* [DATASET RECORDS]:
====

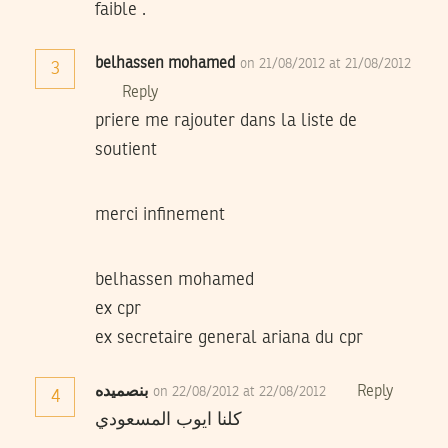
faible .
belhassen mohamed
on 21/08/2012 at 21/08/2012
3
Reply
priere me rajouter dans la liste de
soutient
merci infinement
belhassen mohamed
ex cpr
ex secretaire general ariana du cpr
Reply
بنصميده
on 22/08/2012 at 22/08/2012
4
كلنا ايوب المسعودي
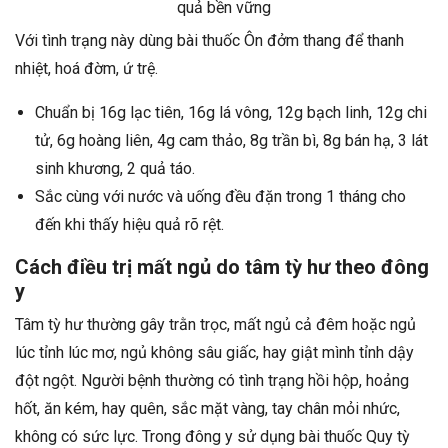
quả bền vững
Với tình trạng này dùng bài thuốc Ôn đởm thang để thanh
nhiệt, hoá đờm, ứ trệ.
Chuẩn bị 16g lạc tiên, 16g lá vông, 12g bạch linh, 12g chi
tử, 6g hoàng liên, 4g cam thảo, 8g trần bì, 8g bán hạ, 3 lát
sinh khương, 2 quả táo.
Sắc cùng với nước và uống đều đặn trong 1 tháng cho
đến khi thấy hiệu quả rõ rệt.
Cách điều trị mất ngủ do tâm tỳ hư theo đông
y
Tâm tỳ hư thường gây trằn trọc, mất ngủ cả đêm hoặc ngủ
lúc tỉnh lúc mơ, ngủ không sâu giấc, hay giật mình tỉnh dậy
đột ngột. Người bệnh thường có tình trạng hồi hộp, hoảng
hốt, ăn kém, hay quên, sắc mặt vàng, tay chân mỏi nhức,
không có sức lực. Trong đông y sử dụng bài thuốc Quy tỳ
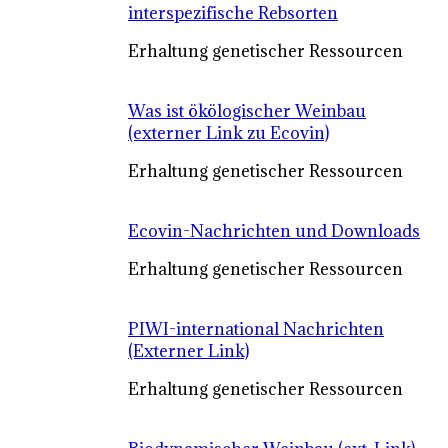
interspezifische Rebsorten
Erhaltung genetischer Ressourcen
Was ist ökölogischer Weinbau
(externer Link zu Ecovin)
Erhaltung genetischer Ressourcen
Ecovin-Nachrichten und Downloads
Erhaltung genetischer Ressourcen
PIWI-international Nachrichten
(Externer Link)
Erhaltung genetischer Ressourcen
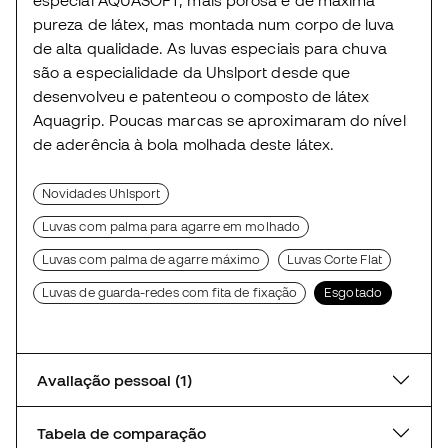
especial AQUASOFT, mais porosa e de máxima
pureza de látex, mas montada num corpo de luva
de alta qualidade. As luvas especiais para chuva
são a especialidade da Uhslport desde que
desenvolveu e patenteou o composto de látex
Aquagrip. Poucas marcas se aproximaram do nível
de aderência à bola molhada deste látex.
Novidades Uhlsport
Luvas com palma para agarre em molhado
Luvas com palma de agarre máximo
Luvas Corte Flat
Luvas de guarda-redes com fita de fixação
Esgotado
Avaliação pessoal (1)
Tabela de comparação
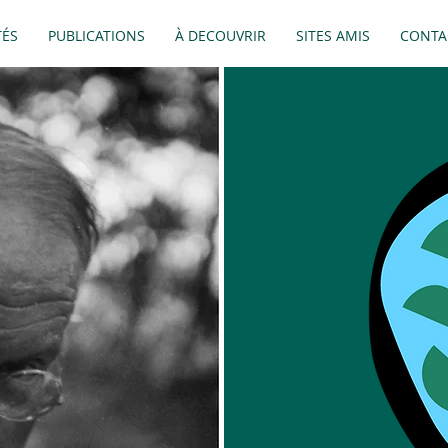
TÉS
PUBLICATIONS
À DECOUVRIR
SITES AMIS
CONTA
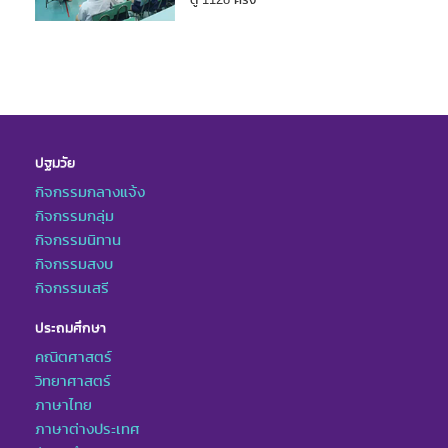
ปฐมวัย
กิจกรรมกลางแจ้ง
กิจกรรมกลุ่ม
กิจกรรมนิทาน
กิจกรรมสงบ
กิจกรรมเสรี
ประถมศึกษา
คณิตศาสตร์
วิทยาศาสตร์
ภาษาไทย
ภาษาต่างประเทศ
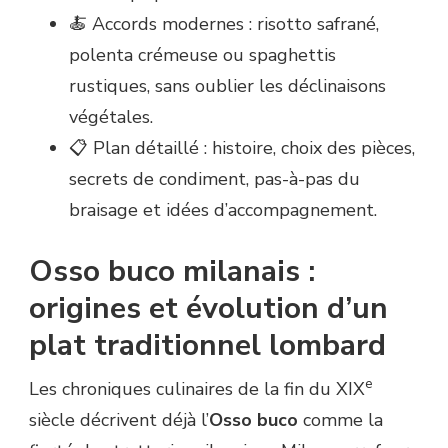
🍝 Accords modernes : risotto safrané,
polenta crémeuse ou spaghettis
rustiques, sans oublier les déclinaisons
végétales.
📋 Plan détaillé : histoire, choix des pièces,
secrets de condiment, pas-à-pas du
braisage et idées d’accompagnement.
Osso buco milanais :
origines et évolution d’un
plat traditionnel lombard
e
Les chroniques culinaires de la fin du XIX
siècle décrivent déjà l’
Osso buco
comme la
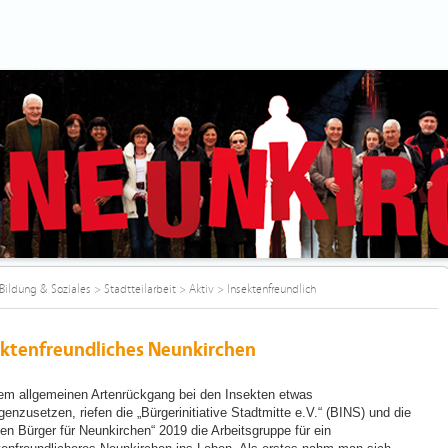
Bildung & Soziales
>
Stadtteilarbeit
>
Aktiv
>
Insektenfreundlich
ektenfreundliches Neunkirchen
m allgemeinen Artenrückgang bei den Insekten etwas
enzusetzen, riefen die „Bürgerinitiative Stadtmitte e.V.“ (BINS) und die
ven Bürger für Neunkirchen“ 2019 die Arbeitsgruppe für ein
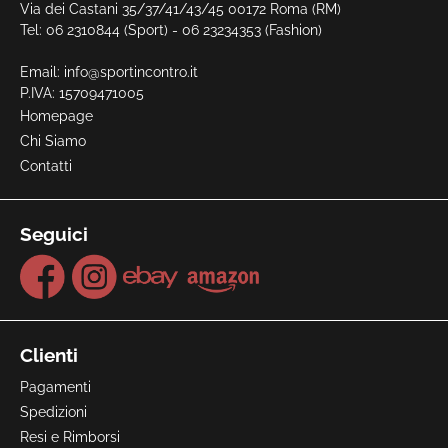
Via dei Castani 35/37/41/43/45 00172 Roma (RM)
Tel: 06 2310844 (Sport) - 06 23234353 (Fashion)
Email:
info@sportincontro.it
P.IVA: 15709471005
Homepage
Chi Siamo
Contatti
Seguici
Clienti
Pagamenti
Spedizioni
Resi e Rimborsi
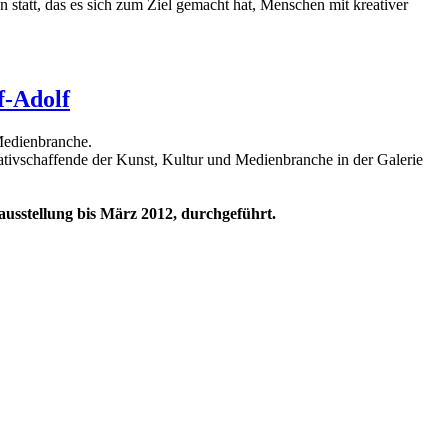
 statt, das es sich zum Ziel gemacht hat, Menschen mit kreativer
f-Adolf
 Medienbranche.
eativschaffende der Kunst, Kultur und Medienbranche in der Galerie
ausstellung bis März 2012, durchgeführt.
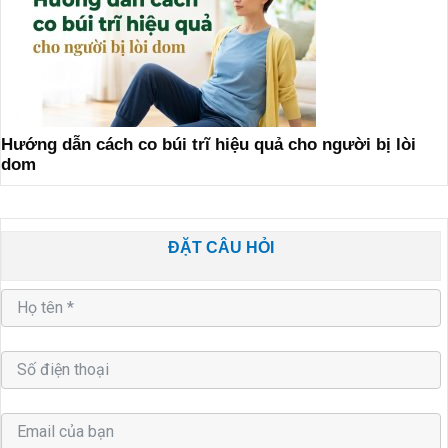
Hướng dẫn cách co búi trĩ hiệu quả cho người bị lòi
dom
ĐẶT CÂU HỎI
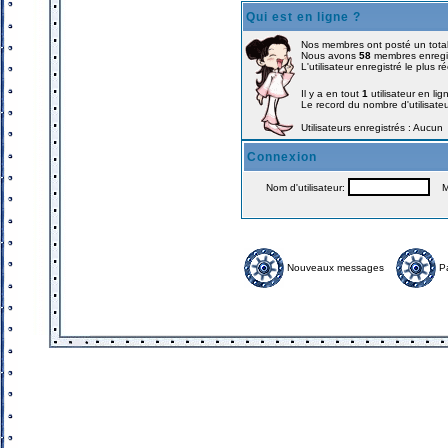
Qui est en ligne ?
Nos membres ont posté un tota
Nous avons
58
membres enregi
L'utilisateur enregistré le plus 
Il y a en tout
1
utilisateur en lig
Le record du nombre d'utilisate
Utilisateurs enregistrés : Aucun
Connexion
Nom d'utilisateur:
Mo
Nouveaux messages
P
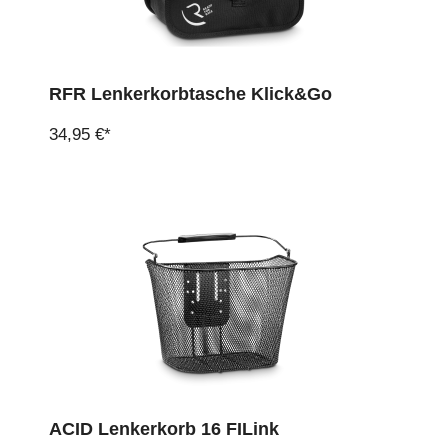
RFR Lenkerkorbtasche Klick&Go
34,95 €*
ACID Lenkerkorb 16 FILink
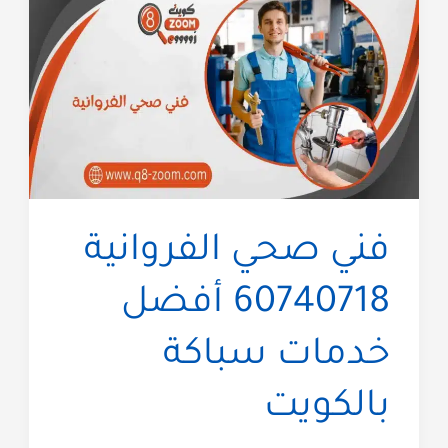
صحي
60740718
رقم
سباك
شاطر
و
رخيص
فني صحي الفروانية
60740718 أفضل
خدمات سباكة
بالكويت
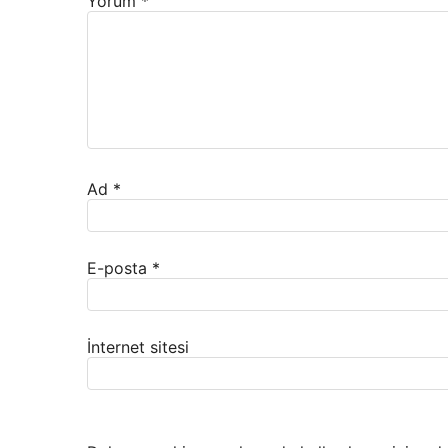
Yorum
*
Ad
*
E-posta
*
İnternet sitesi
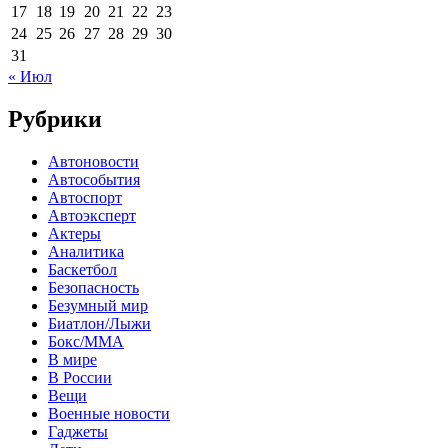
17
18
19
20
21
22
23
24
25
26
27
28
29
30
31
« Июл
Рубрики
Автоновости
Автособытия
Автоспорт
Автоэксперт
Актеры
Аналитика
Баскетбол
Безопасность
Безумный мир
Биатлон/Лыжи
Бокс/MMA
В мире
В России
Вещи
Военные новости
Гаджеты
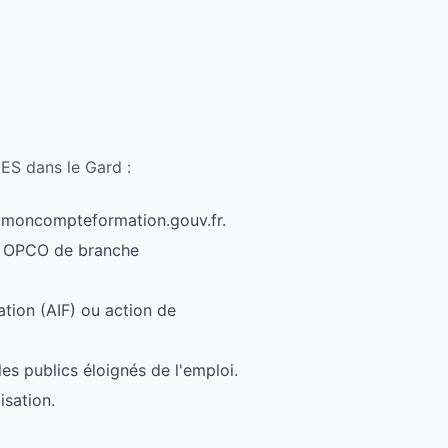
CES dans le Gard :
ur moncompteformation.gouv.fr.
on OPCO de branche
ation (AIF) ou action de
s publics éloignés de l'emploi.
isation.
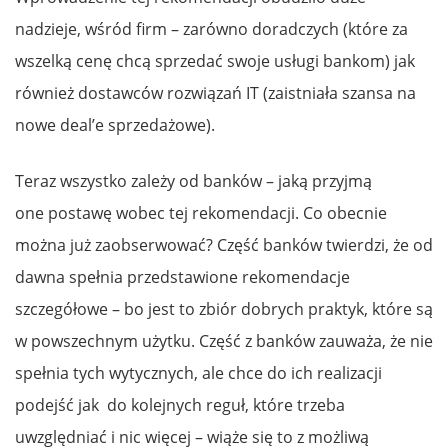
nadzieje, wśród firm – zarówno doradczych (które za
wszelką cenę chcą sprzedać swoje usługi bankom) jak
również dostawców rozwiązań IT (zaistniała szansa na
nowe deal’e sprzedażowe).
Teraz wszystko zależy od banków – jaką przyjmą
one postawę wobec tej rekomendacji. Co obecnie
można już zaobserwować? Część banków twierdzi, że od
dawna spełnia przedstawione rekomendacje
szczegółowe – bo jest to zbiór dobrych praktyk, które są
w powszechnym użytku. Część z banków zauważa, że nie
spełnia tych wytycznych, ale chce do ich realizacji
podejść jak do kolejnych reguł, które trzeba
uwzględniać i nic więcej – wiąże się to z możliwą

====

* [REQUIRED ACTION]: Check each line above for the string "látex", then copy the ones that have it.

* [RESPONSE]:
pureza de látex, mas montada num corpo de luva
desenvolveu e patenteou o composto de látex
de aderência à bola molhada deste látex.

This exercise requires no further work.